The town of Canaan must release the results of an internal investigation of a former police officer’s roadside encounter with a woman who was injured during her arrest, a Grafton Superior Court judge ordered on Wednesday.

Former Canaan Police Officer Samuel Provenza, who left the force in February 2019 to join the New Hampshire State Police, had asked the court to prevent release of the report, arguing that because the allegation of excessive force against him was “not sustained,” public interest is insignificant.

Provenza also contends the report should be regarded as a personnel matter, which in some situations can be treated differently under New Hampshire’s right-to-know law.

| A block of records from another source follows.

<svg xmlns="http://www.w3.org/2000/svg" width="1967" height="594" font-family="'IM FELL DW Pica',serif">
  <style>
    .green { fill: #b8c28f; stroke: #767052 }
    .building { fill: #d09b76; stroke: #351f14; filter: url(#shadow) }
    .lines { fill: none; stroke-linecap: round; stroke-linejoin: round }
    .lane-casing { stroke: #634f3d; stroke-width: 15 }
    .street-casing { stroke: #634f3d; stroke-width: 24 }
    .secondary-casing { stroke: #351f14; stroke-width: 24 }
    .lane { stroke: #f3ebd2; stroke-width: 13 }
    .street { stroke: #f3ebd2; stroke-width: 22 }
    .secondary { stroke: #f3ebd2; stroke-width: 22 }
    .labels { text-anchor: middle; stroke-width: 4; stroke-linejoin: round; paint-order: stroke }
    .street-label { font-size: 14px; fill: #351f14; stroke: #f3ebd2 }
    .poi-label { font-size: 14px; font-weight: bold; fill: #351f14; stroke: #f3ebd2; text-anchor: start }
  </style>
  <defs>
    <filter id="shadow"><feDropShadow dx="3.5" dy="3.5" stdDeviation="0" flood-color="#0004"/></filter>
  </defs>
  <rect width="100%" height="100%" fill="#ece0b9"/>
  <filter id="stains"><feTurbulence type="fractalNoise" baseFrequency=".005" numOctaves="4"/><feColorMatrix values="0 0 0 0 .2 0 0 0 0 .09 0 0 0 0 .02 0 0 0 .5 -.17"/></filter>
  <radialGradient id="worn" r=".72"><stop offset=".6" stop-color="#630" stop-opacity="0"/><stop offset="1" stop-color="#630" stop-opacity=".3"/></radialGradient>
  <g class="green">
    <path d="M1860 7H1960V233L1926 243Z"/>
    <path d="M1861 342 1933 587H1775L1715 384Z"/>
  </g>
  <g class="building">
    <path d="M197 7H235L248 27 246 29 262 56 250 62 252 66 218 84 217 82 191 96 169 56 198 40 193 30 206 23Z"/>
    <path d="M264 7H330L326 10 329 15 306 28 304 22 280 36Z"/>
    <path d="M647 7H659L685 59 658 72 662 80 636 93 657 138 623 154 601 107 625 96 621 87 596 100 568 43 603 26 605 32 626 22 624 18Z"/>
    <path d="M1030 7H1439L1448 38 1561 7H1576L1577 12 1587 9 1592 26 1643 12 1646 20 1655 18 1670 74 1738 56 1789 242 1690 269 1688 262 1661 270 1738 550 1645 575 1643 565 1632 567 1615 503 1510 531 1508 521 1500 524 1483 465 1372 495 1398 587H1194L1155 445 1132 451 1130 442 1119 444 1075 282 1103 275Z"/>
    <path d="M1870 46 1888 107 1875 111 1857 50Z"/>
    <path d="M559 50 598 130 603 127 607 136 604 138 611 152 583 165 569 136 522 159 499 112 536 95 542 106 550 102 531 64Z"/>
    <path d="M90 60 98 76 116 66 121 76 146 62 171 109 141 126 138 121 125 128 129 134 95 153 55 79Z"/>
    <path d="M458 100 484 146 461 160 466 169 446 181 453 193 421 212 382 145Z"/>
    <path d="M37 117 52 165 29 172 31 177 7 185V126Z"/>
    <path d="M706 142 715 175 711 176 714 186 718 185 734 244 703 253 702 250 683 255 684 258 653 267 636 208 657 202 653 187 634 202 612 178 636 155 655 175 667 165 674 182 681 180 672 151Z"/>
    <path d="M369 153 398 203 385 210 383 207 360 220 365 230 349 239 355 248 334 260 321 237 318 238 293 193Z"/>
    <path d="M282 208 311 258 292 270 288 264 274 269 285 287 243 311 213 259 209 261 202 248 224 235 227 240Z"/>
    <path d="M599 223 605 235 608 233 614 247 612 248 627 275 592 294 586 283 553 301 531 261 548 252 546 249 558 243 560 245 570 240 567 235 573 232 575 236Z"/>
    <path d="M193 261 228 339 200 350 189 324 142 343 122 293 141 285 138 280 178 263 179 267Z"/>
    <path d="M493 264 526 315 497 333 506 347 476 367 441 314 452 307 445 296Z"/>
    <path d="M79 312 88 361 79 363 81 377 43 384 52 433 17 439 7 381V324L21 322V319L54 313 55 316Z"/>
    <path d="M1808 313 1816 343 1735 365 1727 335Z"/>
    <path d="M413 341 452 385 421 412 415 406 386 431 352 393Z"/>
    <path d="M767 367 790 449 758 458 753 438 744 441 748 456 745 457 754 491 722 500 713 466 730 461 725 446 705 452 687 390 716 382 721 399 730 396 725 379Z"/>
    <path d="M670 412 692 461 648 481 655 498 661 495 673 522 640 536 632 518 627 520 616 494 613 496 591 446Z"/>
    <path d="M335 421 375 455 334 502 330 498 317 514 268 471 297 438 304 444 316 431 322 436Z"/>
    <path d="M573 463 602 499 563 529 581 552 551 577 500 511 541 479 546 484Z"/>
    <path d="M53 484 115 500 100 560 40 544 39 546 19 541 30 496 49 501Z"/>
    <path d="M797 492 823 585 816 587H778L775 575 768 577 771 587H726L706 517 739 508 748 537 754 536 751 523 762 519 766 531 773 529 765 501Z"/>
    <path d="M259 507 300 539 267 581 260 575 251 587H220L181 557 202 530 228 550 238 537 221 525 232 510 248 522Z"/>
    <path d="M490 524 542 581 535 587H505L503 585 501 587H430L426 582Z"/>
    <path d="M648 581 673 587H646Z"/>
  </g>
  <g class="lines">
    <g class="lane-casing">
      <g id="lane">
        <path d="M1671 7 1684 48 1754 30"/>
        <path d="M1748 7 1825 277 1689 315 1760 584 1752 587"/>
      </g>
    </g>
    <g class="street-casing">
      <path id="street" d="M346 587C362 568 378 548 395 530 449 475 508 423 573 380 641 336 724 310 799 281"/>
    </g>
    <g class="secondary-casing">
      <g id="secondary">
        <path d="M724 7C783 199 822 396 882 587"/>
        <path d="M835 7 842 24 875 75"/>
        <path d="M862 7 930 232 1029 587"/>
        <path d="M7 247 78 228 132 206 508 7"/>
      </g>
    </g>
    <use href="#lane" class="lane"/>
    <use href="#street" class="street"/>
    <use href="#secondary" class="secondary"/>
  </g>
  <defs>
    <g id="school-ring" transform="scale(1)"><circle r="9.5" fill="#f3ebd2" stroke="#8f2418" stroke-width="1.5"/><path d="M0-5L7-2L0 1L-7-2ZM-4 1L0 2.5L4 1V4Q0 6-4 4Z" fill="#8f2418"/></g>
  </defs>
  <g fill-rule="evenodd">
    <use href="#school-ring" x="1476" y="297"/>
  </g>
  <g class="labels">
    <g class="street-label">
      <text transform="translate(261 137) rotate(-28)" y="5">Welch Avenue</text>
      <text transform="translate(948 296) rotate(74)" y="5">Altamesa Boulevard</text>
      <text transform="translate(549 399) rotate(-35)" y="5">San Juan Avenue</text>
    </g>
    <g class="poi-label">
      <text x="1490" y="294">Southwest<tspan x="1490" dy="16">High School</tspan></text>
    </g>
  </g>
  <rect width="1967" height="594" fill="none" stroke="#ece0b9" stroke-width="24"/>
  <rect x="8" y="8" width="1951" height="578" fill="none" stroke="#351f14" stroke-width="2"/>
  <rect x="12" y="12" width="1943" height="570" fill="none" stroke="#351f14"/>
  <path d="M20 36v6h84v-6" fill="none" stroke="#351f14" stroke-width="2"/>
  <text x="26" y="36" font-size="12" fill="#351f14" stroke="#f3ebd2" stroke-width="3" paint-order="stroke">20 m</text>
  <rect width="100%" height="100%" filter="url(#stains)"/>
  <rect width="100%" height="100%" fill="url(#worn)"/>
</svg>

However, citing the importance of transparency and accountability, Superior Court Judge Peter Bornstein on Wednesday denied Provenza’s request and ordered public release of the report.

In the 21-page ruling, Bornstein noted that the “public has a right to know that the police take their complaints seriously and that the investigation was ‘comprehensive and accurate,’ ” and that officers themselves are provided a fair investigation with due process.

Moreover, Bornstein wrote, “as is evidenced by the national conversation concerning policing in the United States, transparency at all levels of police conduct investigations is fundamentally important to ensure the public’s confidence and trust in local police departments.”

For nearly two years, the Valley News has sought release of the internal report — which was completed by an outside firm at the cost of $6,000 — arguing that there is a significant public interest in knowing how the Canaan police department supervises its department and responds to allegations of misconduct.

The case stems from the November 2017 arrest of Crystal Eastman, who was following her daughter’s school bus on its route after being told that the driver was prone to speeding.

The bus company reported to police that the bus was being followed and Provenza responded and pulled over Eastman.

Although Canaan police cruisers were equipped with cameras, Provenza failed to activate his that day, according to Bornstein’s order.

Eastman said Provenza pulled her from her SUV and forced her to the ground. She was taken from the scene by ambulance and has since undergone two knee surgeries for the injuries she suffered.

Prosecutors acknowledged there was a “physical struggle,” but said Eastman was at fault.

Provenza also asserted that she had “snatched” her driver’s license out of his hands before he had been able to run her name.

Eastman, who now goes by her married name of Crystal Wright, was convicted of disobeying an officer, but acquitted of a resisting arrest charge.

In September, she filed a federal lawsuit against Provenza and the town of Canaan, alleging he used excessive force during her arrest.

In the aftermath of the incident, Canaan hired Meredith, N.H.-based Municipal Resources Inc. to conduct an internal affairs investigation, which was done by a retired New Hampshire state trooper.

Valley News news columnist Jim Kenyon first sought MRI’s report in February 2019, and after Provenza went to court seeking an injunction against its release, the American Civil Liberties Union of New Hampshire took on the newspaper’s case at no cost.

In a statement on Wednesday, ACLU-NH Staff Attorney Henry Klementowicz welcomed Bornstein’s ruling.

“This is a clear victory in policing transparency — and now the court has said this investigative report, which looked into allegations of excessive force by a police officer, should be made public,” he said. “We are pleased with the court’s order, which agreed that transparency as it comes to police conduct is critical to ensuring the public’s confidence and trust.”

An email and phone message for John Krupski, the Concord-based attorney representing Provenza, was not returned on Wednesday.

Bornstein’s order included a redacted summary of the MRI report’s conclusion.

Should Provenza appeal to the state Supreme Court, it’s likely that the MRI report would not be released pending resolution of the case.